Oliver Wendell Holmes, Jr., replied to a reporter on his 90th birthday, MARCH 8, 1931:
Young man, the secret of my success is that at an early age I discovered I was not God.
Unfortunately, like the Old Testament accounts that the sons of the High Priest Eli did not follow in his ways, or the sons of the Prophet Samuel did not follow in his ways, Oliver Wendell Holmes, Jr., did not follow in the ways of his father.
Instead of maintaining the intent of the Constitution, Oliver Wendell Holmes, Jr., helped transform the Constitution into “a constantly evolving thing” through a process he called “legal realism.”
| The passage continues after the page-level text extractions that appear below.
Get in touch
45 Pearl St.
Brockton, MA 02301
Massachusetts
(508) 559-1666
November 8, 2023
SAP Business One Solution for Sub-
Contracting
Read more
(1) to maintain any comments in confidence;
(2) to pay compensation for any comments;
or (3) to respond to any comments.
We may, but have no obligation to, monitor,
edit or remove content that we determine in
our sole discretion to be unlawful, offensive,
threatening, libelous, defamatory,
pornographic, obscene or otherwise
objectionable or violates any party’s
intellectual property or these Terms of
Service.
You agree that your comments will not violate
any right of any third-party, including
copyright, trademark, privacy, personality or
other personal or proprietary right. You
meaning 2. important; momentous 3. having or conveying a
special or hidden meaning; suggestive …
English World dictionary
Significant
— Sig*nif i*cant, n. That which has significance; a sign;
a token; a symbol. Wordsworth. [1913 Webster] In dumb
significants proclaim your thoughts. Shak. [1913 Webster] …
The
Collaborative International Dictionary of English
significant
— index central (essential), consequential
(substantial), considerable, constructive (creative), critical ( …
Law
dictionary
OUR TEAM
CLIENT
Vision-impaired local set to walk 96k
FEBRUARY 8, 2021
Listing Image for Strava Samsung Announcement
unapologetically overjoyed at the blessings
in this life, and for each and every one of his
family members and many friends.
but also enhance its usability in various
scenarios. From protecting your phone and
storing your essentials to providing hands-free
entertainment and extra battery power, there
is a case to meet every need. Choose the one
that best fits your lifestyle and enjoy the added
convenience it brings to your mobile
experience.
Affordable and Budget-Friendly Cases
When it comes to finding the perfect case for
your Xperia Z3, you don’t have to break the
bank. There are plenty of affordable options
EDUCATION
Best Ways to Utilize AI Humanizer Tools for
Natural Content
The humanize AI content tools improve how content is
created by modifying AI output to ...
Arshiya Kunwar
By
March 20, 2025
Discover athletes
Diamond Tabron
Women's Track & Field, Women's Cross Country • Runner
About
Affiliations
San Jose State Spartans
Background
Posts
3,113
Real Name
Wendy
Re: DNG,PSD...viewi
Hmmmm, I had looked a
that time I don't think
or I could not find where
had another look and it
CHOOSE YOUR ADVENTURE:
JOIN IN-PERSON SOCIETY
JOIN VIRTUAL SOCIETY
As described by his biographer in The Justice from Beacon Hill: The Life and Times of Oliver Wendell Holmes (1991), Holmes’ theory of “legal realism:”
… shook the little world of lawyers and judges who had been raised on Blackstone’s theory that the law, given by God Himself, was immutable and eternal and judges had only to discover its contents.
It took some years for them to come around to the view that the law was flexible, responsive to changing social and economic climates …
Holmes had … broken new intellectual trails … demonstrating that the corpus of the law was neither ukase (an edict) from God nor derived from Nature, but … was a constantly evolving thing, a response to the continually developing social and economic environment.
Holmes, Jr., contributed to the development of two distinct categories of Supreme Court Justices:
- the first generally hold to the views of the founders; and
- the second care little for the views of the founders, opting to evolve the law and push a political agenda.